ハワイフトモモ(Metrosideros polymorpha)はハワイ諸島に広く分布する優占樹種であり、幅広い環境傾度に沿って形質が著しく多様化し、樹木の進化過程を研究する上で非常に有用である。形質の多様性の中でも葉のトライコーム(葉毛)の変異は特に顕著であり、湿潤地では無毛個体が存在する一方、乾燥地や高標高地では、トライコームが葉の乾燥重量の最大40%を占める有毛個体が優占する。ハワイフトモモの形質の多様性を理解する上で、葉トライコームの生態学的意義の解明は重要であり、本研究では、3つの機能、(1)拡散抵抗増加、(2)葉面濡れ促進、(3)被食防衛、に注目し、葉トライコームの生態学的意義を評価した。

 第1章では、ハワイフトモモの適応放散と葉トライコームの生態学的意義について、既往研究を整理した。植物多様性を駆動する適応進化の理解のために、ハワイフトモモの適応放散を研究する有効性を指摘した。また、適応放散を引き起こす条件について情報を整理し、本種の適応放散プロセスを理解する上で葉トライコームの生態学的意義を解明する重要性を指摘した。加えて、これまで多種多様な植物種で報告されてきた様々な葉トライコームの機能を整理し、ハワイフトモモの葉トライコームの特徴を考慮することで、ハワイフトモモにおいて重要と考えられる3つの機能に関する仮説を立てた。

 第2章では、1つ目の仮説である拡散抵抗の増加機能に関連し、葉トライコームによるガス拡散抵抗の定量、及び無毛個体に比べて有毛個体の葉や枝の形質が乾燥に適応的か否かの評価を行った。ガス拡散抵抗を、葉肉、気孔、トライコーム、境界層のそれぞれについて定量した結果、ガス拡散における葉トライコームの抵抗は小さく(最大9%)、水利用効率の上昇には寄与しないことが示唆された。一方、無毛個体に比べて、有毛個体はCO2同化を担うタンパク質Rubiscoの量が多く、また枝断面積当たりの総葉面積が小さかった。葉トライコームそのものの水利用効率への寄与は限定的であるが、葉トライコームに同調した他の形質によって、有毛個体は乾燥に適応的だと考えられた。

 第3章では、2章の研究をさらに深め、葉トライコームによる拡散抵抗が葉の熱収支に与える影響、及び葉温の変化を介したガス交換速度への影響を定量した。野外の葉温測定から、葉トライコームによって日中の葉温は上昇し、その効果は葉トライコームが厚いほど大きく、葉トライコームの熱拡散抵抗を考慮する重要性が示唆された。そこで葉トライコームの熱拡散抵抗を考慮した理論解析を行ったところ、ハワイフトモモの葉トライコームによる拡散抵抗の増加は、乾燥高地から湿潤低地に至るまで、いずれの研究サイトにおいても水利用効率を低下させることが示唆された。一方、葉トライコームによる葉温の上昇によって、冷涼な高地においてのみ、光合成速度が上昇することが示唆された。したがって、ハワイフトモモにおいて、1つ目の仮説である拡散抵抗増加の機能は、水分の損失防止の観点からは無利益であるが、炭素獲得の観点からは低温環境においては正に働くことが示唆された。
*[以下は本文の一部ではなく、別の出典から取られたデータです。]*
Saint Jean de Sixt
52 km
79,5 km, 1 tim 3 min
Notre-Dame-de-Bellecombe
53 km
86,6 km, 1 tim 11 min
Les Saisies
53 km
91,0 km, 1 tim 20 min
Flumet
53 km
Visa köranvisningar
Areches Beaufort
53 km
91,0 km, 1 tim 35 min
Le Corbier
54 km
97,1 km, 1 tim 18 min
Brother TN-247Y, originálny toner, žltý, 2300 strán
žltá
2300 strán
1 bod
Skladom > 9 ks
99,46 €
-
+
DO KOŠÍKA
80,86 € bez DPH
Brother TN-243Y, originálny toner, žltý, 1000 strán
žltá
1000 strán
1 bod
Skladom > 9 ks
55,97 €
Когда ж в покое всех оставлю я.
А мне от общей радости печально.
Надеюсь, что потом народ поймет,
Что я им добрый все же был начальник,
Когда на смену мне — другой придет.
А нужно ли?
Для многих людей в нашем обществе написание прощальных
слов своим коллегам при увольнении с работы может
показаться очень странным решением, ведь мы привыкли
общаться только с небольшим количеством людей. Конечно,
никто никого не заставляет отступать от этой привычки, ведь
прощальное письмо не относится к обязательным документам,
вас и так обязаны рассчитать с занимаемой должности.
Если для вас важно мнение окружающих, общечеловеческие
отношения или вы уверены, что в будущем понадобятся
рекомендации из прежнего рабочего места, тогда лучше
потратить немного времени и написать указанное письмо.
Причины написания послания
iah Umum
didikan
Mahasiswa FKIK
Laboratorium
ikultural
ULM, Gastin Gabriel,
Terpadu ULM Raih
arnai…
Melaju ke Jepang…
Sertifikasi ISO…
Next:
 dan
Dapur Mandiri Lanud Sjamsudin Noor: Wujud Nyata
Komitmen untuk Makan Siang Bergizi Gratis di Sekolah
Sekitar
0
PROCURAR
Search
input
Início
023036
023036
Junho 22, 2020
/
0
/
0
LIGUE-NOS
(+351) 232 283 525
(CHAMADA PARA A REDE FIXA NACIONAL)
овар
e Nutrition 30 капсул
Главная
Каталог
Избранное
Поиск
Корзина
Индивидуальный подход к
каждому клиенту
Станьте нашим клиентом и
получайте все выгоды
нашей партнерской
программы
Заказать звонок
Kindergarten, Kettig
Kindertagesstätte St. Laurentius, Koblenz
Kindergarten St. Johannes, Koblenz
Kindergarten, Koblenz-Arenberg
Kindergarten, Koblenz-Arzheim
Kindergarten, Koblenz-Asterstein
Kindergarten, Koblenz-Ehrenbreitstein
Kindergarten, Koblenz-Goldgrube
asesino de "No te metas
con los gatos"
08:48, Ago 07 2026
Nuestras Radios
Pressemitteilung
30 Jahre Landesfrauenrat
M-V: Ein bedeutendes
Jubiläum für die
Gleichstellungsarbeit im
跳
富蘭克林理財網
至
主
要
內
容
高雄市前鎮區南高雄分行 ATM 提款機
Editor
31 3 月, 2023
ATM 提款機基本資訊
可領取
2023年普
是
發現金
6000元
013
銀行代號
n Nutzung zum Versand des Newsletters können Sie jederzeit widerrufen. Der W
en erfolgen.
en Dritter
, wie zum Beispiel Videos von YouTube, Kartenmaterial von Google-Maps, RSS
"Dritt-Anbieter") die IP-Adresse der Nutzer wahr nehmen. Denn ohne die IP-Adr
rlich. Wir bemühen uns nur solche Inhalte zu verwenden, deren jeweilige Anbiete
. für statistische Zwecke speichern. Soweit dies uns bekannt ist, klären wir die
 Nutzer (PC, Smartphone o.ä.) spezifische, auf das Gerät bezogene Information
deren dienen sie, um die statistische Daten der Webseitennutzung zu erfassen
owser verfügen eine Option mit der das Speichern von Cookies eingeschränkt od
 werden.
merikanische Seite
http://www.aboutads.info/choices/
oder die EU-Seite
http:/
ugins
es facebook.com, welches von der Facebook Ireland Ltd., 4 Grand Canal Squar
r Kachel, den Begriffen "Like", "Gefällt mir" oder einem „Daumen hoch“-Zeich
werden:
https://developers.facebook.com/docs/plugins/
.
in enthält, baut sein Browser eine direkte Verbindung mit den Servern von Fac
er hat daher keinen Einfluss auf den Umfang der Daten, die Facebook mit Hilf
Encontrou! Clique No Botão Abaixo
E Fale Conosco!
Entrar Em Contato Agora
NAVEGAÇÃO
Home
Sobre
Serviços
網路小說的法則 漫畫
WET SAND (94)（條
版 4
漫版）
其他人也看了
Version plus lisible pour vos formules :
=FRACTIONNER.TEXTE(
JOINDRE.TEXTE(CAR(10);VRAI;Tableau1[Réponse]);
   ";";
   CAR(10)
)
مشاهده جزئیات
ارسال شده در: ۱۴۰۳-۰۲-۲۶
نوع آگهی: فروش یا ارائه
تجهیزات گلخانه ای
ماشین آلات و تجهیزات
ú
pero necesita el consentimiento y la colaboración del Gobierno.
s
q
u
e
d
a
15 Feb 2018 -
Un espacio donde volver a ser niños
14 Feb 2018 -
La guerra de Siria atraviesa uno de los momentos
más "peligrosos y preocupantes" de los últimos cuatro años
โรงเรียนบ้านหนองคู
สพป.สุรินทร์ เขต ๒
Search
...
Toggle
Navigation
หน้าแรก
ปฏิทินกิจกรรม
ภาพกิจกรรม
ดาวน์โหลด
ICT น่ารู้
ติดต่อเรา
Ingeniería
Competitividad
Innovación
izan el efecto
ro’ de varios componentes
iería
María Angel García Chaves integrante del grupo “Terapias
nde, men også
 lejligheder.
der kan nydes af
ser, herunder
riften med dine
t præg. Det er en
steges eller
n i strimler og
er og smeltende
 第4章では、2つ目の仮説である葉面濡れ促進機能の評価を行った。水の蛍光トレーサー実験より、ハワイフトモモの葉トライコームは親水性であることがわかった。乾燥高地の有毛個体において、葉面濡れのモニタリングを行ったところ、葉トライコーム量が多いほど、葉面濡れの持続時間が長かった。野外から採集した枝を用いた実験により、無毛個体よりも有毛個体の方で葉面吸水量が多く、また濡れ時間が長いほど葉面吸水量が多かった。夜間の葉面濡れを防いだ個体と無処理の個体で光合成速度の日変化を測定したところ、夜間の葉面濡れがあることによって日中の高い光合成速度を維持する時間が延長された。以上より、ハワイフトモモの葉トライコームは、親水性が高く、葉面が濡れる時間を延ばすために、効果的に水を吸収し、水分生理の改善を促進し、乾燥下の炭素獲得増加に寄与することが示唆された。

 第5章では、ハワイフトモモを宿主とするハワイキジラミ(Pariaconus spp.)に着目し、3つ目の仮説である被食防衛機能の評価を行った。ハワイキジラミは種ごとに異なる形態の虫こぶを形成することが知られ、本研究ではハワイ島に優占する大きさの異なる3タイプの虫こぶに着目した。虫こぶのある葉と無傷の葉のミニマムコンダクタンス(気孔閉鎖時の水分損失速度)を比較したところ、大きな虫こぶが形成されると、葉の水分損失速度が大きくなることが示唆された。一方、葉トライコーム量と大きいタイプの虫こぶ数には負の相関があり、葉トライコームによって大きいタイプの虫こぶの形成が抑制されていることが示唆された。以上より、ハワイフトモモの葉トライコームは、水分ストレスを与える虫こぶ形成を抑制することで、乾燥適応に貢献する可能性が示唆された。

 第6章では、以上の結果を総合的に考察した。葉トライコームの3つの機能から、ハワイ島の環境傾度に沿った葉トライコームの分布パターンを解釈することができた。環境によって異なる機能を有するという「多機能性」が、ハワイフトモモにおける葉トライコームの顕著な変異の要因の1つであると考えられた。